High memory usage in OpenCPU

R requires CPU more than anything else so it is recommended to pick one of the newer generation compute optimized instance types, preferably with a SSD disk.

I've recently run into a problem with high memory usage (quickly raising to 100%) during load testing. To reproduce: there is an R package for which processing time is UP TO 0.2 in no-stress conditions. If I'm trying to query one of the endpoints using curl for 1000 jsons on 3 machines in parallel all of the memory is suddenly used which results in 'cannot fork' or:

cannot popen '/usr/bin/which 'uname' 2>/dev/null', probable reason 'Cannot allocate memory' In call: system(paste(which, shQuote(names[i])), intern = TRUE, ignore.stderr = TRUE)

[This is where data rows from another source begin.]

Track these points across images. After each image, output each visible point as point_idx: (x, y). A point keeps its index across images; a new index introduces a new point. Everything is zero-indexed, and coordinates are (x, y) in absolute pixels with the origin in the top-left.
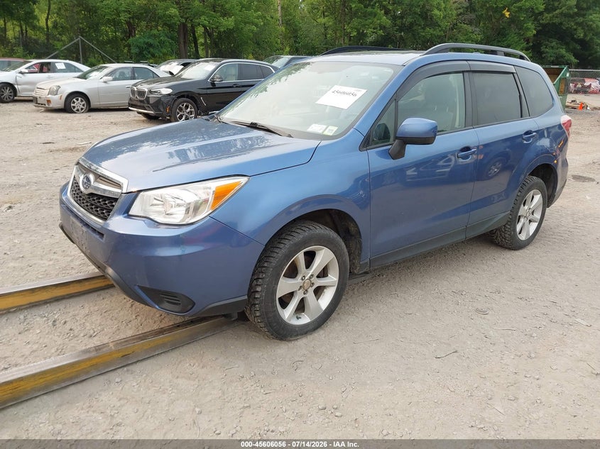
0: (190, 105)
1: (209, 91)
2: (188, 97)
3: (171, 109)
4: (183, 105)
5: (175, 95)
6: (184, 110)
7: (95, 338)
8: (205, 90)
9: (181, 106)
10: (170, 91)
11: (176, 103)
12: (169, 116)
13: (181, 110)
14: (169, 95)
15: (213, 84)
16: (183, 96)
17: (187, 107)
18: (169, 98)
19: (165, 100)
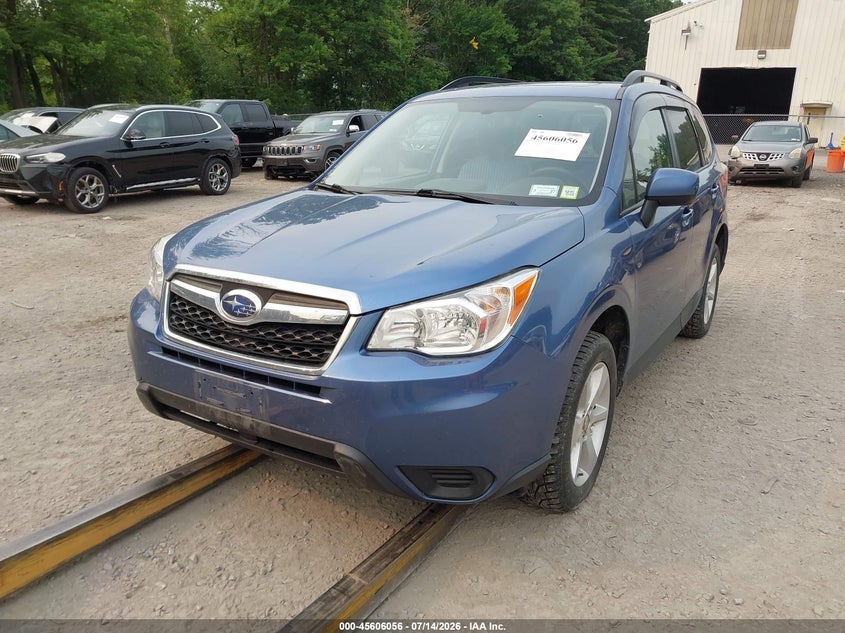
0: (96, 178)
1: (124, 155)
2: (91, 165)
3: (64, 186)
4: (85, 179)
5: (71, 162)
6: (87, 185)
7: (276, 573)
8: (116, 154)
9: (81, 179)
10: (61, 157)
11: (74, 175)
12: (64, 197)
13: (82, 186)
14: (61, 163)
15: (128, 143)
16: (82, 165)
17: (91, 182)
18: (60, 169)
19: (54, 172)
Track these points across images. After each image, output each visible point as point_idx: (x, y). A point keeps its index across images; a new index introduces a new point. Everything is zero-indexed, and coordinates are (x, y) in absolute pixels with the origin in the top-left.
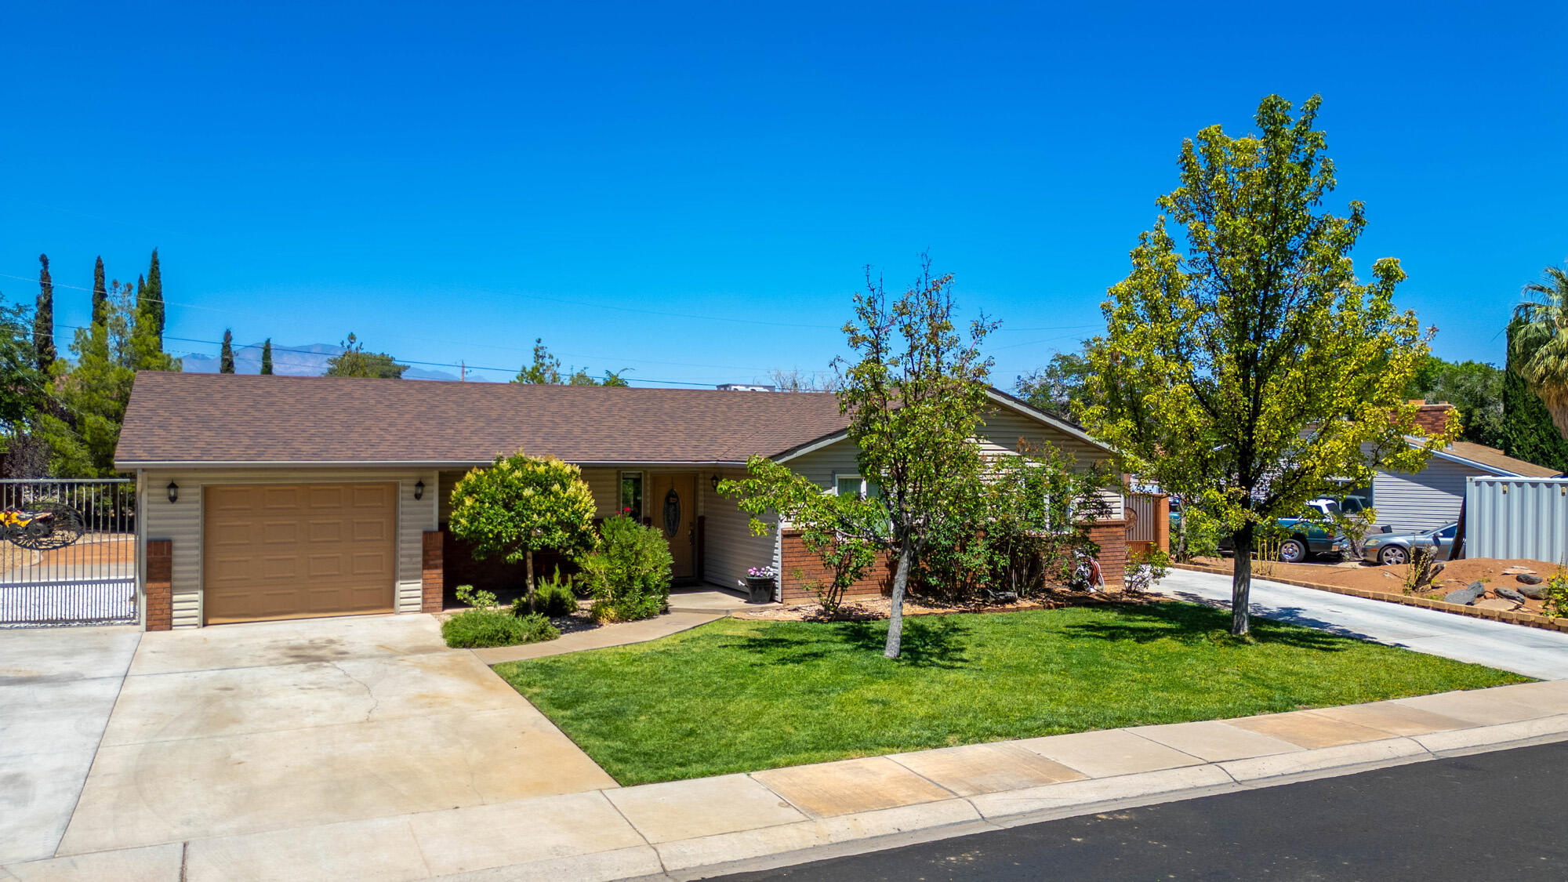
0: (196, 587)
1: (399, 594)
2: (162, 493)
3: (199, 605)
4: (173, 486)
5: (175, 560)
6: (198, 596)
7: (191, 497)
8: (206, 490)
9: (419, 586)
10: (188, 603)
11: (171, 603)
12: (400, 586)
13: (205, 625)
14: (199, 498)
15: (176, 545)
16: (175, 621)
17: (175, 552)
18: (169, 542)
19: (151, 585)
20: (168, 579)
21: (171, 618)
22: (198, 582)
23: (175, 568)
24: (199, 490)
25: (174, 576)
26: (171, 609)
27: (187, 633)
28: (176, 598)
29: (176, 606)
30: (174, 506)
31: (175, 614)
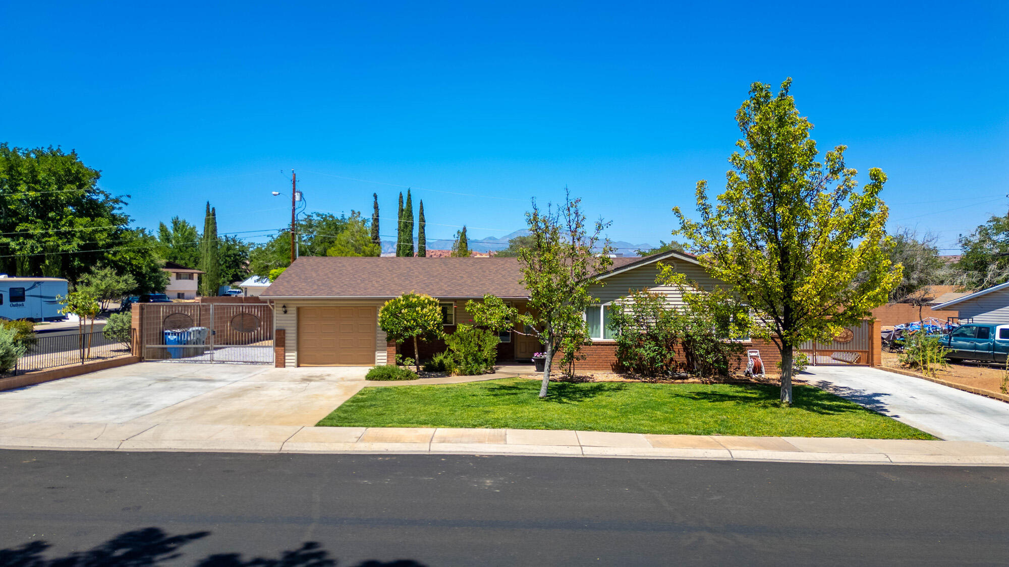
0: (294, 350)
1: (377, 358)
2: (281, 310)
3: (295, 358)
4: (284, 307)
5: (286, 338)
6: (295, 354)
7: (292, 311)
8: (298, 309)
9: (386, 354)
10: (291, 357)
11: (285, 356)
12: (377, 354)
13: (298, 366)
14: (295, 312)
15: (287, 331)
16: (286, 364)
17: (286, 335)
18: (284, 331)
19: (277, 348)
20: (284, 346)
21: (285, 363)
22: (295, 348)
23: (286, 342)
24: (295, 309)
25: (286, 345)
26: (285, 359)
27: (291, 369)
28: (287, 354)
29: (286, 358)
30: (285, 315)
31: (286, 361)
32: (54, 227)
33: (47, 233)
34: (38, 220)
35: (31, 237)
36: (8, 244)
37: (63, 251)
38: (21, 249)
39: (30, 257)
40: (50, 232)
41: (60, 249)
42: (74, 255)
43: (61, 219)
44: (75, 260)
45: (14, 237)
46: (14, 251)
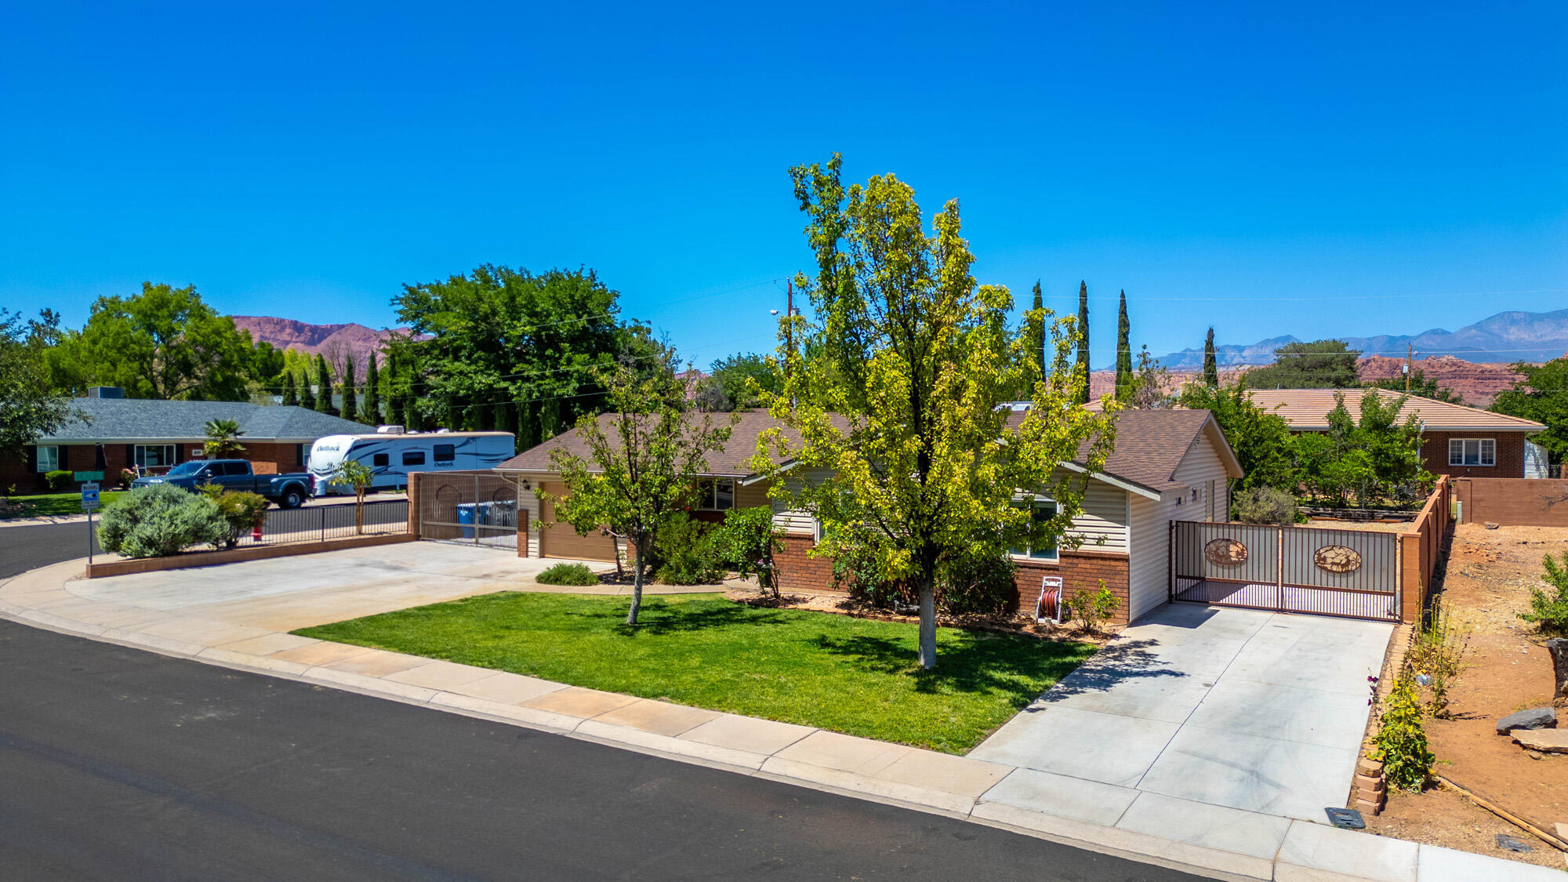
0: (536, 536)
2: (523, 485)
3: (538, 546)
4: (527, 481)
5: (529, 521)
6: (537, 541)
7: (534, 486)
8: (540, 485)
9: (626, 548)
10: (534, 545)
11: (527, 543)
13: (541, 556)
15: (530, 512)
16: (529, 554)
17: (529, 518)
18: (527, 511)
19: (520, 535)
20: (527, 531)
21: (527, 551)
22: (538, 533)
23: (529, 526)
24: (537, 484)
25: (529, 529)
26: (527, 547)
27: (534, 559)
28: (530, 541)
29: (530, 545)
30: (527, 492)
31: (530, 549)
32: (552, 367)
33: (543, 375)
34: (535, 360)
35: (528, 379)
36: (506, 389)
37: (558, 395)
38: (519, 395)
39: (530, 404)
40: (547, 373)
41: (555, 393)
42: (575, 400)
43: (560, 357)
44: (575, 405)
45: (513, 381)
46: (513, 396)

The setup is 2x AWS 8GB CPU-optimized servers + load balancer all in private network. HTTPS is enabled and my main usage is online processing of requests so I'm mostly querying /json endpoints.

Do you happen to have any suggestions on how to approach this issue? The plan is to have more packages installed (more online processes requesting result from various functions) and don't want to end up having 32GB RAM per box.

All of the packages are deployed with such options:

LazyData: false
LazyLoad: false

They are also added into serverconf.yml.j2 - preload section. RData files are loaded within an onLoad function by calling utils::data.

Also, keeping in mind that I'm using OpenCPU without github and only one-way communication (from backend to ocpu box) which options do you suggest to turn on/optimize? It's not clearly stated in the docs yet.

Solution

It mostly depends on which packages you are using and what you are doing. Can you run the same functionality that you are invoking through opencpu locally (in the command line) without running out of memory?

Apache2 prefork creates worker processes to handle concurrent requests. Each of these workers contains an R process with all preloaded packages. So if one request would take 500mb, the total memory consumption on the server is n * 500 where n is the number of workers that are loaded.

Depending on how many concurrent requests you expect, you could try lowering StartServers or MaxRequestWorkers in your apache2 config.

Also try raising (or lowering) the option rlimit.as in the file /etc/opencpu/server.conf which limits the amount of memory (address space) a single process is allowed to consume.